Samenwerking met professionals
Geschiedschrijving was tot voor kort vooral het gebied van wetenschappelijk opgeleide historici en erfgoedspecialisten. De kunst van het contextualiseren en het objectiveren van historische feiten vereiste volgens velen een specifieke voorkennis. Dit lijkt vandaag de dag steeds meer ter discussie te worden gesteld. Ontwikkelingen op het gebied van populaire geschiedenis en erfgoed laten een algemene hernieuwde interesse in geschiedenis zien. Populaire geschiedenis vindt een groeiende afname bij een brede laag van de bevolking en wordt steeds verder gecommercialiseerd. Onder meer door populaire geschiedenisboeken, films en computergames waarin historische verhalen zich fantasierijk afspelen komen meer mensen dan ooit in contact met het verleden. De grote bloei van populaire geschiedenis en het feit dat niet-academisch geschoolde amateur historici zich in toenemende mate met het verleden bezig houden doet veel klassieke geschiedkundigen huiveren. Er lijkt geen controle te zijn op de wijze waarop kennis over het verleden gebruikt, ingezet en verdeeld wordt.

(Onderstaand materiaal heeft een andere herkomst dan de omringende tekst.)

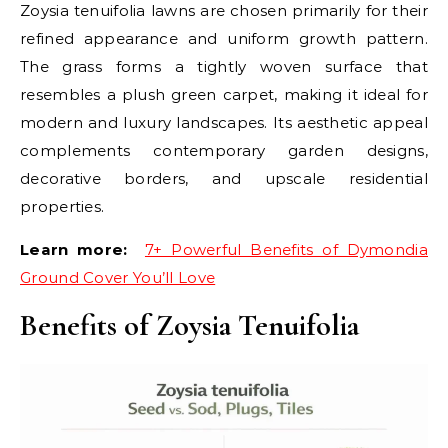
Zoysia tenuifolia lawns are chosen primarily for their
refined appearance and uniform growth pattern.
The grass forms a tightly woven surface that
resembles a plush green carpet, making it ideal for
modern and luxury landscapes. Its aesthetic appeal
complements contemporary garden designs,
decorative borders, and upscale residential
properties.
Learn more:
7+ Powerful Benefits of Dymondia
Ground Cover You’ll Love
Benefits of Zoysia Tenuifolia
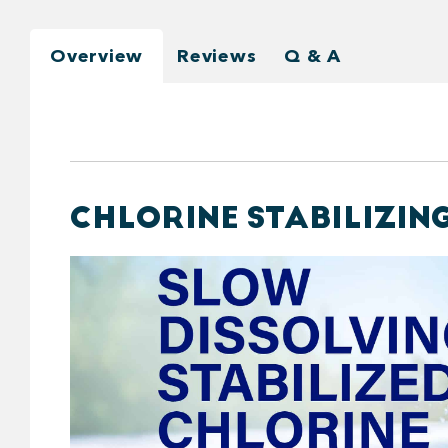
Overview
Reviews
Q & A
CHLORINE STABILIZING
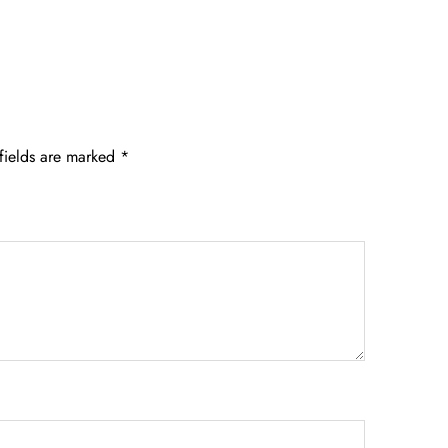
fields are marked
*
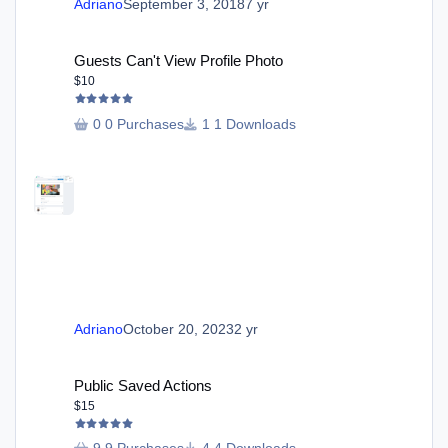
Adriano
September 3, 2018
7 yr
Guests Can't View Profile Photo
Guests Can't View Profile Photo
$10
0 Purchases
1 Downloads
Adriano
October 20, 2023
2 yr
Public Saved Actions
Public Saved Actions
$15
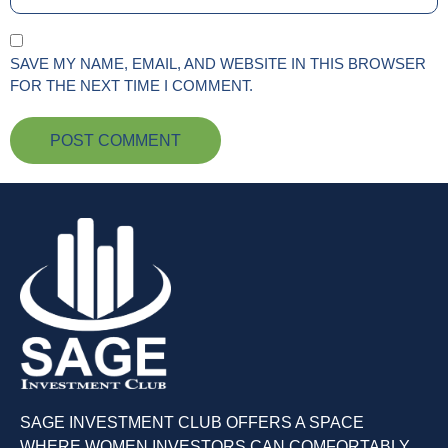
SAVE MY NAME, EMAIL, AND WEBSITE IN THIS BROWSER
FOR THE NEXT TIME I COMMENT.
SAGE INVESTMENT CLUB OFFERS A SPACE
WHERE WOMEN INVESTORS CAN COMFORTABLY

Tot op de dag van vandaag zijn er maar weinig wetenschappelijke onderzoeken over historisch reënactment gepubliceerd. Wetenschappers worstelen immers nogal met het fenomeen reënactment. Ze benadrukken voornamelijk de mogelijke nadelen van ‘het tot leven wekken van de geschiedenis’. Bij reënactors wekt dit onvrede en onbegrip: zij benadrukken dat er wel degelijk grondig onderzoek naar de specifieke tijdsperiode met bijbehorende materiaaluitdrukking en gebruiken wordt gedaan. Bovendien gaan wetenschappers al te gemakkelijk voorbij aan alle positieve effecten die met het heropvoeren van het verleden gepaard gaan, zo betogen ze. Er is met andere woorden behoefte aan een beter begrip tussen wetenschappers en de reënactmentwereld. Sommigen pleiten zelfs voor een sterke samenwerking tussen reënactors en wetenschappers om de positieve bevindingen van reënactment tot nieuwe theorieën te verwerken. Door theorieën in de praktijk toe te passen kunnen immers nieuwe dingen ontdekt worden, die de theorieën op hun beurt weer kunnen verrijken. Het is te hopen dat er in de toekomst nieuwe ontwikkelingen en meer onderlinge openheid zal ontstaan die zo het onderzoek ten goede zullen komen.